Luanda - Senhor presidente: Na minha crónica do mês passado, defendi que nós, angolanos, precisamos de promover um amplo debate a fim de harmonizar duas aspirações que se têm perfilado na cena nacional como antagónicas, mas que, na realidade, podem e têm de ser conciliadas: a estabilidade e o aprofundamento da democracia. Terminei o texto com a pergunta: quem pode pôr o guizo no pescoço do gato, isto é, quem pode conduzir esse processo?


Fonte: África21

Escutar unicamente os que dizem «ámen» apenas apressará o impasse


Hoje respondo: na minha opinião, o senhor presidente é a única figura que tem condições de fazê-lo. Atestam-no, sem sombra de dúvidas, inúmeros exemplos que foi dando ao longo do seu percurso político, em especial depois que, em 1979, aos 37 anos de idade, teve de assumir, em condições dificílimas, o comando do nosso país.
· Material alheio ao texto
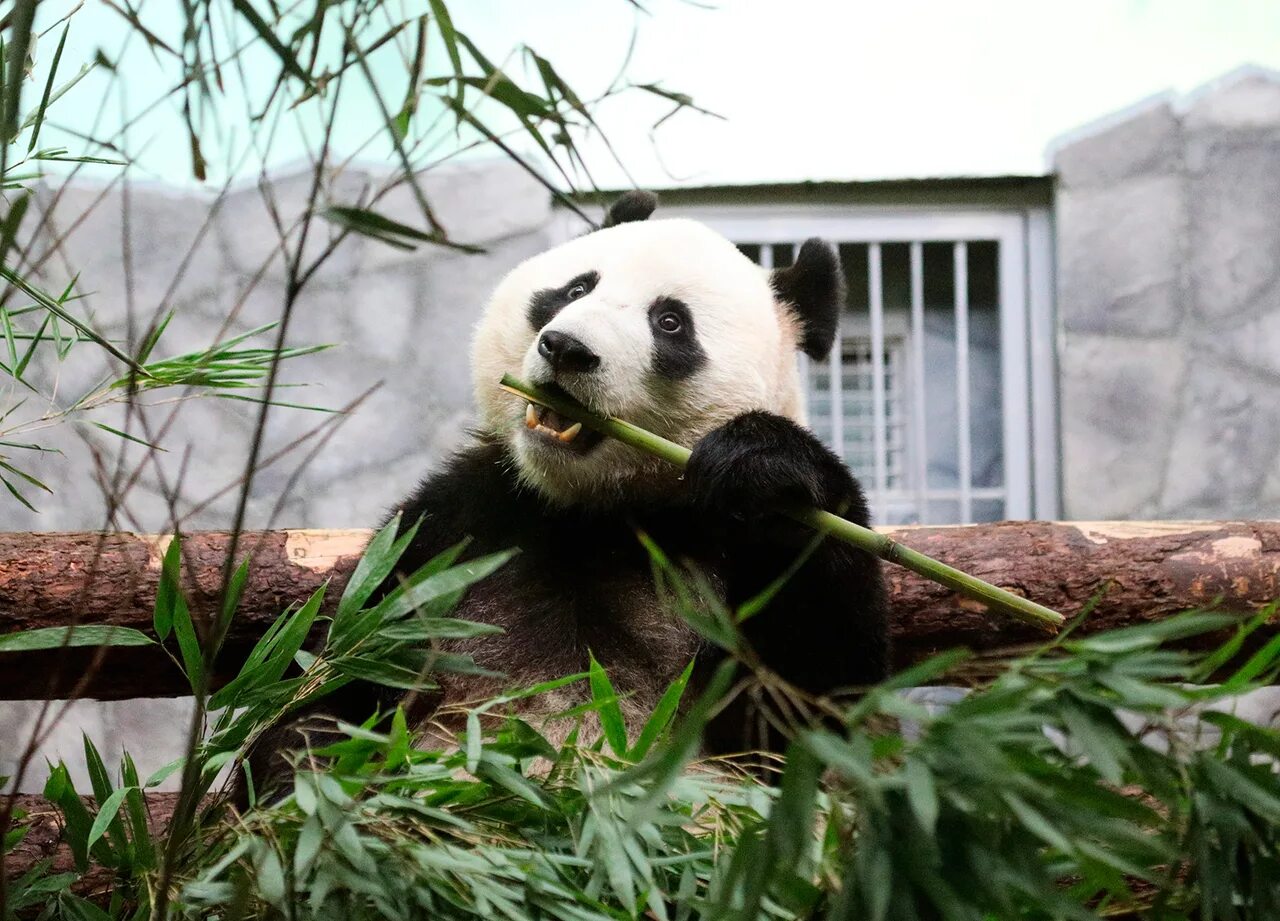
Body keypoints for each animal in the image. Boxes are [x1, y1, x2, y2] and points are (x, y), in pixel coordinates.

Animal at [247, 191, 890, 793]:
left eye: (670, 322)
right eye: (577, 287)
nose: (566, 348)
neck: (595, 510)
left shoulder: (717, 546)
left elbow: (809, 714)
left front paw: (764, 461)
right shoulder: (456, 527)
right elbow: (344, 667)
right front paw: (308, 767)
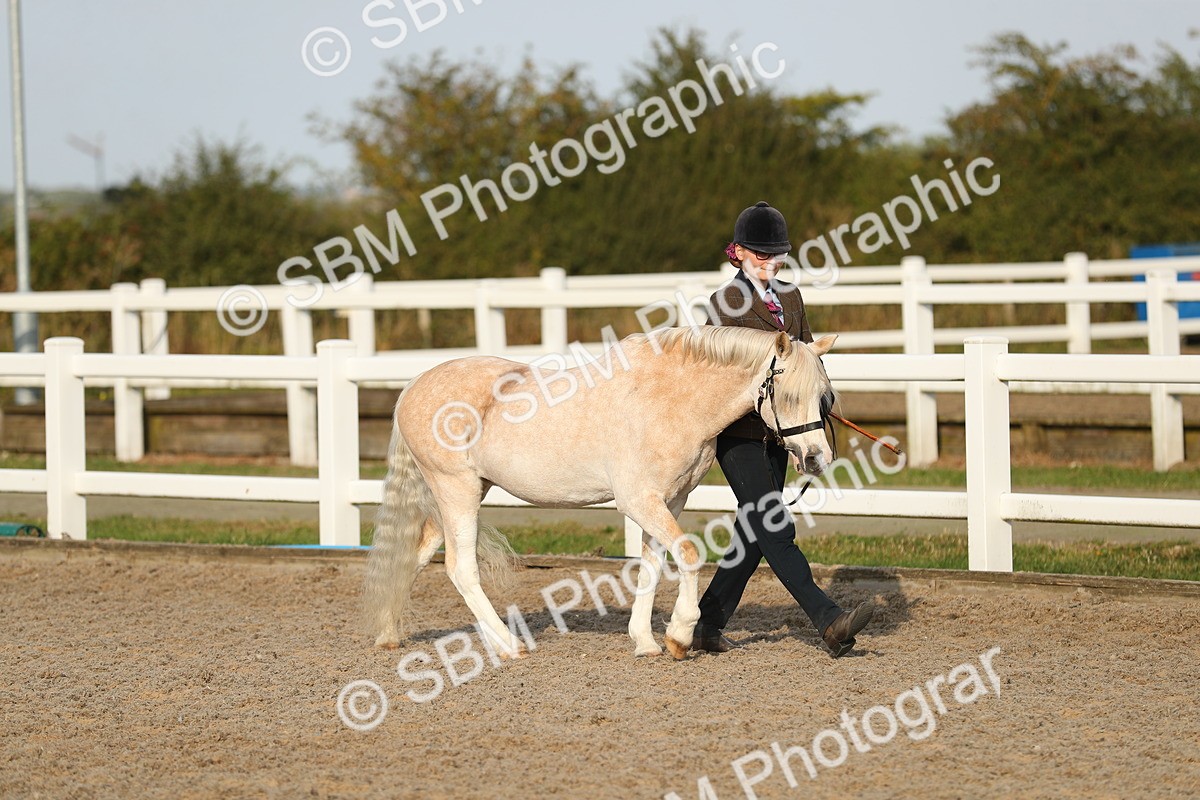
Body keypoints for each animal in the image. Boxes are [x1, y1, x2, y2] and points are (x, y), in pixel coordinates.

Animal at [362, 325, 838, 659]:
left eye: (824, 396)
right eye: (788, 395)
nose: (818, 458)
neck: (670, 400)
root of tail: (413, 386)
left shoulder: (670, 501)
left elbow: (651, 565)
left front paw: (645, 642)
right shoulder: (639, 501)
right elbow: (687, 554)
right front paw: (679, 635)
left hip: (463, 495)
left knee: (416, 553)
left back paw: (388, 633)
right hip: (455, 490)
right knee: (460, 569)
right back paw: (508, 645)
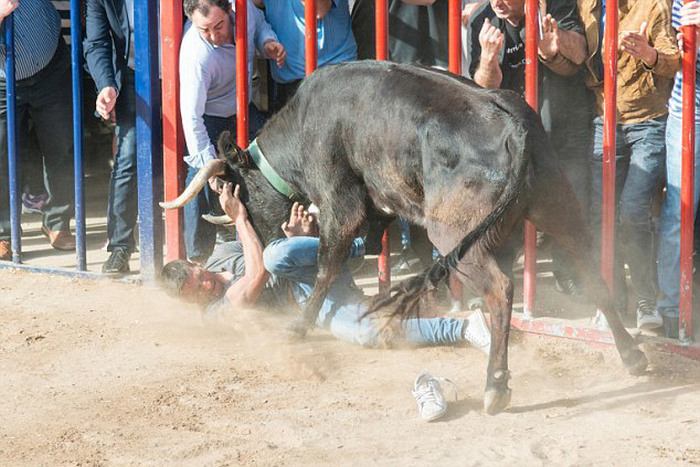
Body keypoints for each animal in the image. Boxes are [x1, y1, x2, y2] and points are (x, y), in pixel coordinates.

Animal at [161, 60, 648, 414]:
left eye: (240, 193)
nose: (261, 246)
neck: (303, 124)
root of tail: (515, 122)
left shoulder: (340, 203)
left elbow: (327, 264)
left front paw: (298, 327)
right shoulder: (379, 208)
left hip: (455, 233)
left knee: (500, 288)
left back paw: (496, 385)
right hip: (559, 208)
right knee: (590, 270)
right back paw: (631, 356)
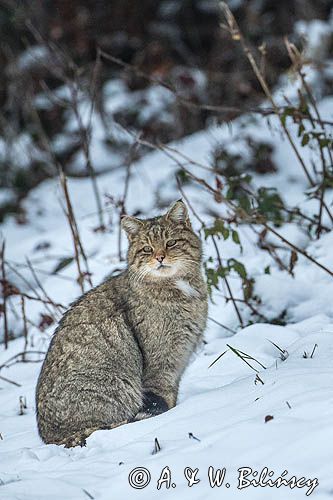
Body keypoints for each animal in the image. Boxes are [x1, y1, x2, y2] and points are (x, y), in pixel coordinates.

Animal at [36, 201, 208, 448]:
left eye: (171, 243)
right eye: (147, 249)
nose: (160, 257)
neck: (180, 289)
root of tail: (50, 437)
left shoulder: (179, 359)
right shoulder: (161, 363)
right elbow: (163, 395)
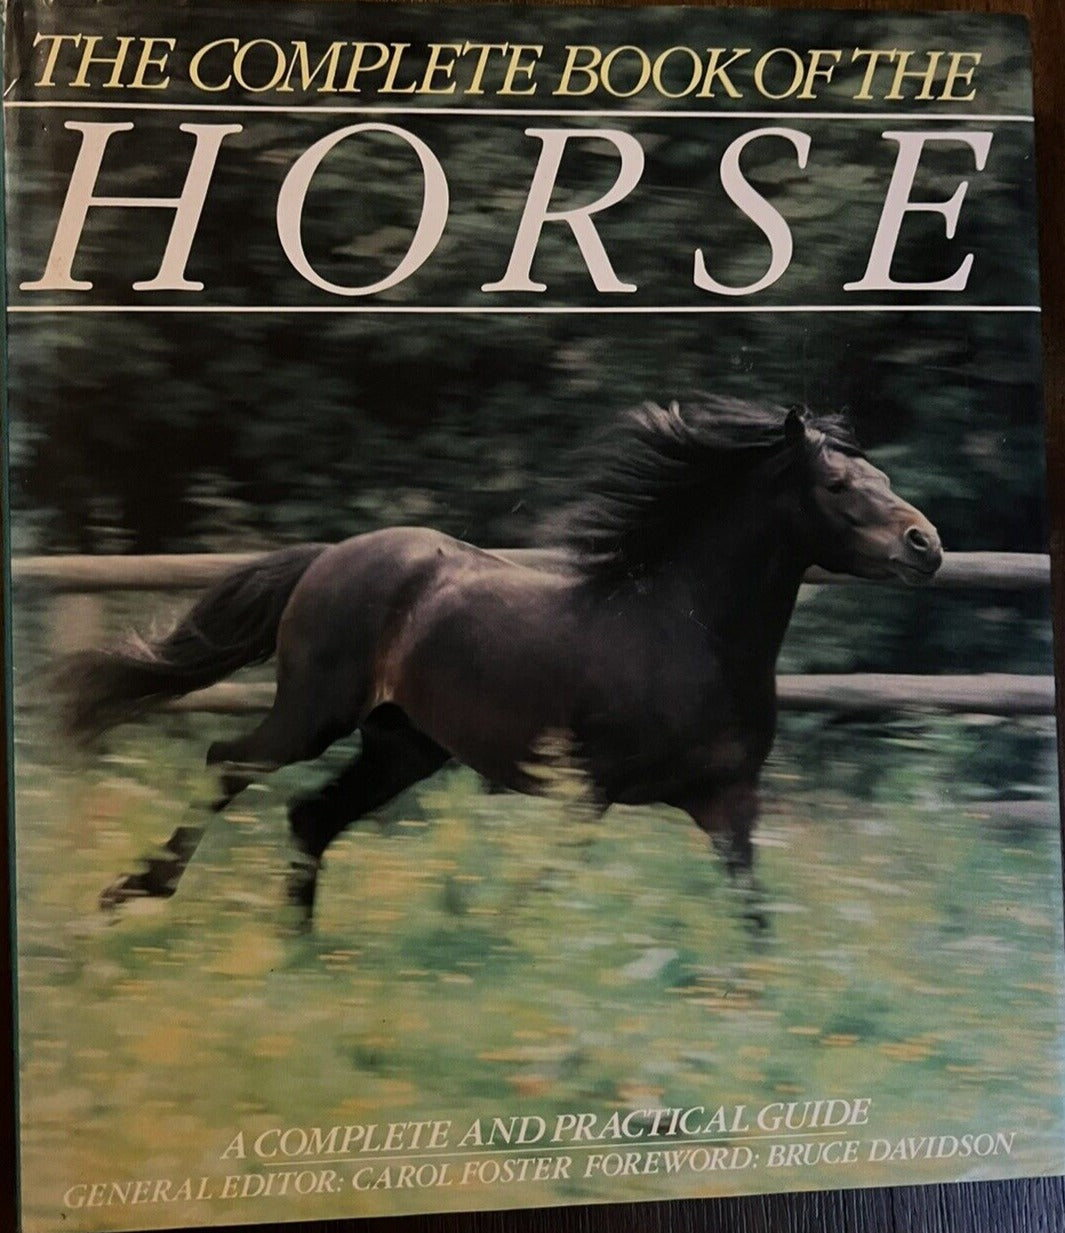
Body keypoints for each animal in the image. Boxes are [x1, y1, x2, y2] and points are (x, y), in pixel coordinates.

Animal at [62, 398, 942, 925]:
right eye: (836, 485)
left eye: (880, 475)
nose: (924, 544)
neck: (687, 634)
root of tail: (327, 557)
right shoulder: (584, 791)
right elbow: (541, 891)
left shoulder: (729, 803)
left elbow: (753, 918)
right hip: (313, 714)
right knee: (229, 762)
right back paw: (132, 892)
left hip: (404, 745)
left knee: (308, 816)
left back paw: (297, 958)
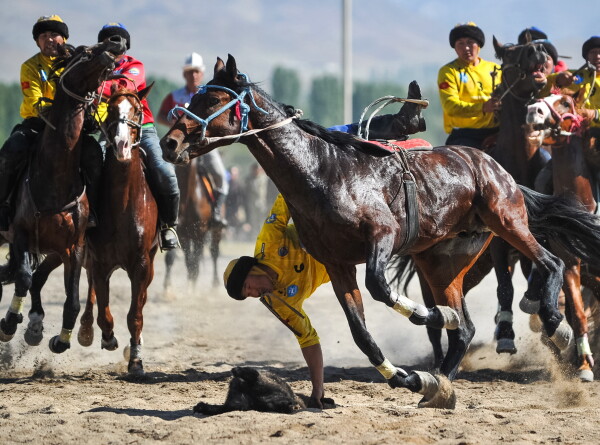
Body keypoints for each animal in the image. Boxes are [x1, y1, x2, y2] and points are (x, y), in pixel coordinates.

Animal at [0, 36, 125, 352]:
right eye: (82, 53)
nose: (115, 42)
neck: (54, 177)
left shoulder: (74, 248)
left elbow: (72, 301)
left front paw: (61, 339)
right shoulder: (20, 235)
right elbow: (22, 278)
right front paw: (9, 322)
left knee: (39, 277)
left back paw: (35, 324)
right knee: (29, 277)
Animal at [74, 86, 158, 374]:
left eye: (137, 110)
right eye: (110, 109)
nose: (121, 145)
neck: (123, 203)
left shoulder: (141, 264)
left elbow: (135, 314)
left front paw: (136, 359)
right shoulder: (99, 262)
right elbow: (104, 312)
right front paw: (108, 337)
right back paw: (86, 331)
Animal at [164, 158, 223, 294]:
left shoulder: (199, 233)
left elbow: (195, 260)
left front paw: (192, 289)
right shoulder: (181, 234)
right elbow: (176, 259)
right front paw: (168, 289)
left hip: (216, 231)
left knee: (214, 252)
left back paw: (215, 284)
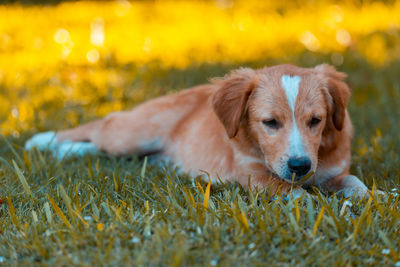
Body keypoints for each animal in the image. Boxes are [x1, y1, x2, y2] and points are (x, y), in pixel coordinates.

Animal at [25, 63, 372, 199]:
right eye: (270, 123)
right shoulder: (253, 174)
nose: (300, 166)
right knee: (103, 125)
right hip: (132, 134)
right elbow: (295, 193)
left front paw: (373, 199)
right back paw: (46, 141)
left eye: (316, 121)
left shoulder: (334, 172)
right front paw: (324, 206)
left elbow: (354, 183)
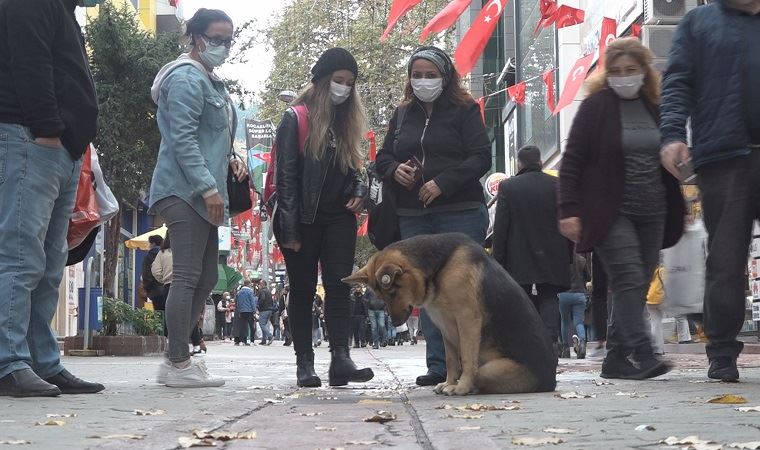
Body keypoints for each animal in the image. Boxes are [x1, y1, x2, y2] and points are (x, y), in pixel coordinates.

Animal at [342, 234, 552, 396]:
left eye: (393, 293)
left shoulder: (467, 320)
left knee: (480, 374)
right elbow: (451, 361)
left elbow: (466, 358)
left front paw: (461, 386)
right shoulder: (446, 327)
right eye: (381, 297)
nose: (395, 323)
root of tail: (550, 382)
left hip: (490, 370)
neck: (440, 269)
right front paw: (450, 383)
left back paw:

Assim, quando foi indicado presidente, vigorava entre nós a pena de morte, mas, além de ter comutado todas as sentenças já fixadas, jamais mandou aplicá-la novamente. De igual modo, encerrou praticamente o complexo dossiê do 27 de maio de 1977, tendo reabilitado uma série de quadros e responsáveis que, tendo sobrevivido a esse episódio, estavam injustamente marginalizados.


Em 1992, não hesitou em colocar o seu cargo em disputa, por via das urnas, como forma de, segundo se esperava, encerrar a guerra pós-independência e inaugurar a democracia; tendo ganho as eleições na primeira volta, como confirmam hoje diplomatas internacionais que acompanharam esse processo, concordou em disputar uma segunda volta com Jonas Savimbi, a fim de evitar o retorno da guerra, o que não foi seguido por este último.


Durante a guerra pós-eleitoral, e quando se tinha tornado claro para toda a gente que a Savimbi só interessava o poder, evitou várias vezes dar a ordem para que ele fosse liquidado. Só o fez em 2002, quando Savimbi rejeitou mais uma vez a sua oferta para um acordo pacífico. Ao mesmo tempo, entretanto, protegeu todos os demais membros da direção da UNITA. Sem esquecer que, quando a guerra acabou, proibiu qualquer manifestação pública por parte dos vencedores.


Além de todos estes exemplos, que falam por si, é também conhecida a sua atitude ponderada e promotora dos equilíbrios necessários, a todos os níveis e em todas as áreas, para preservar a unidade e a estabilidade.


Não tenho, pois, dúvidas de que o senhor presidente pode conduzir o debate que, na minha opinião, se impõe presentemente, para prevenir o impasse para o qual o país parece encaminhar-se. Com efeito, e embora eu não me identifique com um pessimista ou um «negativista militante», receio que o nosso país esteja a caminhar para uma espécie de bloqueio, exigindo uma série de inflexões que só o senhor presidente tem condições de identificar e dirigir.


Os dados estão aí: o arrastamento dos problemas básicos da população, em especial da juventude, mas não só, a insistência em algumas prioridades discutíveis por parte do governo, a não tomada de medidas visíveis para suster o processo de excessiva concentração da riqueza ou a inexistência de um ambiente de negócios favorável, apenas para dar estes exemplos, estão a fazer aumentar o descontentamento interno, o que a atual crise provocada pela baixa do preço do petróleo pode agravar ainda mais; previsivelmente, tais dificuldades internas já começam a ser usadas como pretextos pelos tradicionais adversários do MPLA e do governo angolano, sobretudo no exterior, para ressuscitarem as suas velhas campanhas de desestabilização contra o país.


O descontentamento interno e/ou as campanhas hostis promovidas do exterior não se resolvem encetando nenhuma fuga para a frente. O processo de democratização do país não pode ser interrompido, por mais «eficaz» que isso pareça a alguns. Escutar unicamente os que dizem «ámen» apenas apressará o impasse para o qual o país caminhará, se não forem feitas as inflexões que têm de ser feitas.


Temas como as reformas estruturais do Estado e da economia; estratégia de formação da burguesia nacional; consolidação da democracia; valorização das instituições; ambiente de negócios; prioridades da governação e outros dizem respeito a toda a sociedade. Em tempos de crise, a necessidade de envolver o maior número possível de pessoas nesse debate acentua-se ainda mais. As únicas condições para participar nesse debate são respeitar a Constituição e prescindir de qualquer interferência externa.


Estou firme e sinceramente convencido, senhor presidente, que esse diálogo é uma condição fundamental para assegurar a estabilidade sem pôr em jogo a democracia, evitando, ao mesmo tempo, que o nosso país caia num impasse de consequências imprevisíveis.